I also don’t think ASIC manufacturers would get involved too much since you’re taking a clear anti-ASIC stance and take such a risk when the reward drops by 1% every week (0 reward after 2 years). It’s just a temporary measurement and personally I believe getting as many people as possible into the project is the best way forward for Grin. After all, cryptocurrencies can only establish themselves if the community is big & diverse.

By the way what’s the limiting factor with cuckaroo29? Mem bandwidth? Ops/s (timings/clocks)?

Existing FPGAs have limits on amount of memory supported. There will generally be many more FPGAs able to support 1 GB than ones able to support 8 GB.
ASICs, on second thought, should not be a problem as long as the DRAM required doesn’t fit on chip, which is certainly the case at >= 1GB.

There is another potentially large benefit to requiring more than 6GB. Many huge mining farms are dominated by <= 6GB GPUs. Excluding them makes it easier for hobby miners to compete.

Lowering memory requirements allows more people to mine with their current equipment, but most won’t be able to do so profitably.

That said, we could in principle support a range of acceptable cuckaroo sizes rather than the single 2^29 size, if deemed beneficial to adoption.
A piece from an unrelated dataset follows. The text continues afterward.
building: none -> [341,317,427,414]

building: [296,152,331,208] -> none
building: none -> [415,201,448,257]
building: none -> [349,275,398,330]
I think the most popular FPGA in crypto-mining is the BCU-1525 with 16GB of RAM. And from what I’ve heard the Mineority group hosts/and/or owns over 5000 of these (correct me if I’m wrong), so if they decide to write Bitstreams for it they’ll pretty much have no competition.
I think that’s another reason why it’s important to open up mining to as many people and categories of devices as possible (as you are doing).
I also believe there are as many 8GB mining farms as there are 4GB mining farms, the added expense from manufacturer’s side to either go with 4GB or 8GB is minimal (like 20 bucks when I last phoned with an AMD card manufacturer’s manager) and since most big farms are Ethereum farms I’m sure they were smart enough to pay $20 more and not be out-DAG’ed.
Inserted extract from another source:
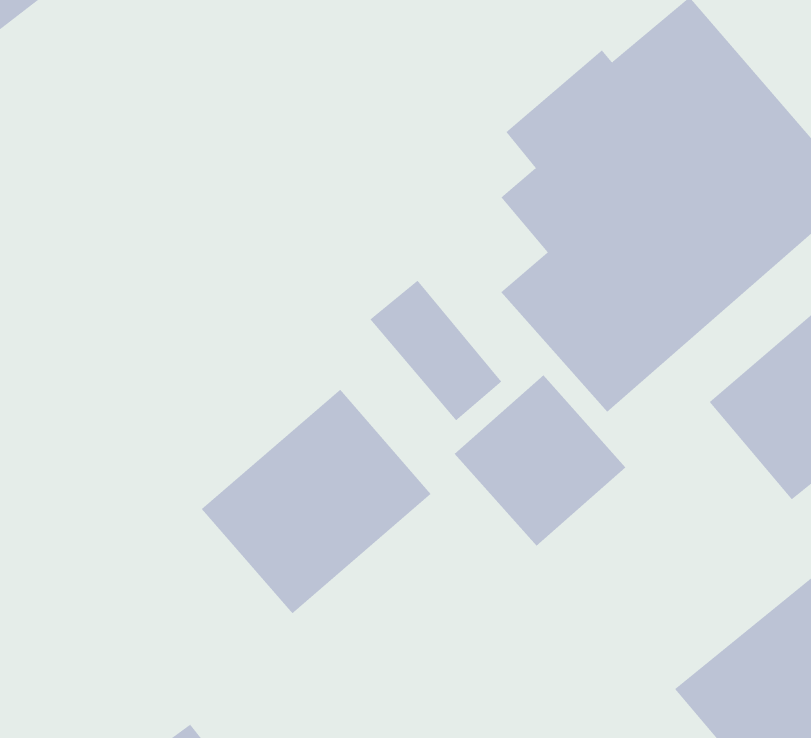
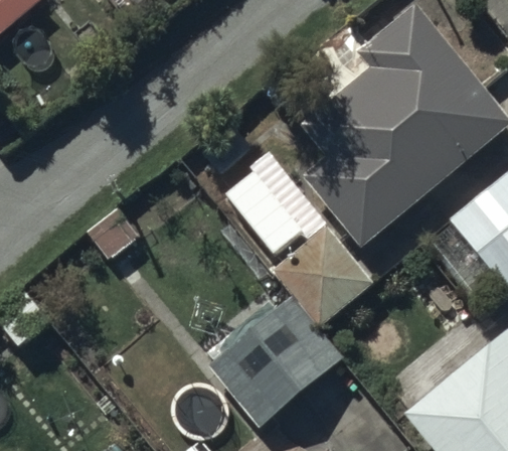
building: [201,389,432,614] -> [208,295,343,427]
Personally I believe it’s smaller farms & hobbyist miners that went with smaller RAM sizes since they don’t plan to run it for years out, like a big icelandic farm with cheap power would.
Don’t exclude the hobbyists & small farms from participating with their existing infrastructure. The only argument is that it makes it harder for FPGAs (going with 6-7GB), but there’s probably going to be FPGAs mining on cuckaroo whether you like it or not. So at least open it up a bit.

Just because you have 16GB on that BCU-1525 doesn’t mean you also have GPU-like bandwidth. I’d be surprised if that thing comes even close to GTX1070 when it comes to cuckaroo. It will eat less power, that is for sure. They all should be mining cuckatoo31 with those.

I believe the AR PoW aims to deter any asic, including those with DRAM by any means. More memory chips, complex memory interface and large chunks of data to process are all part of the puzzle. Cuckaroo benefits from complex GPU designs, if you enable all eth farms on cheap power in, your old AMD card won’t even pay for the power.

You can still mine AF PoW on any GPU with 1GB for a loss if you want.

  1. So you think ETH farms around the world all run on 4GB? You will have farms with cheap power either way.
  2. My point is offering fairness and giving people a chance to participate. If somebody hears they can mine this algo profitably on their mobile GPU, think they won’t just try printing magic internet money for shits & giggles? That’s how Bitcoin took off, through being mined by people at their homes and spreading the word.

By enabling only 8GB you are excluding a large potential userbase and their network. Giving all power to 8GB GPU miners and $4000 FPGA owners.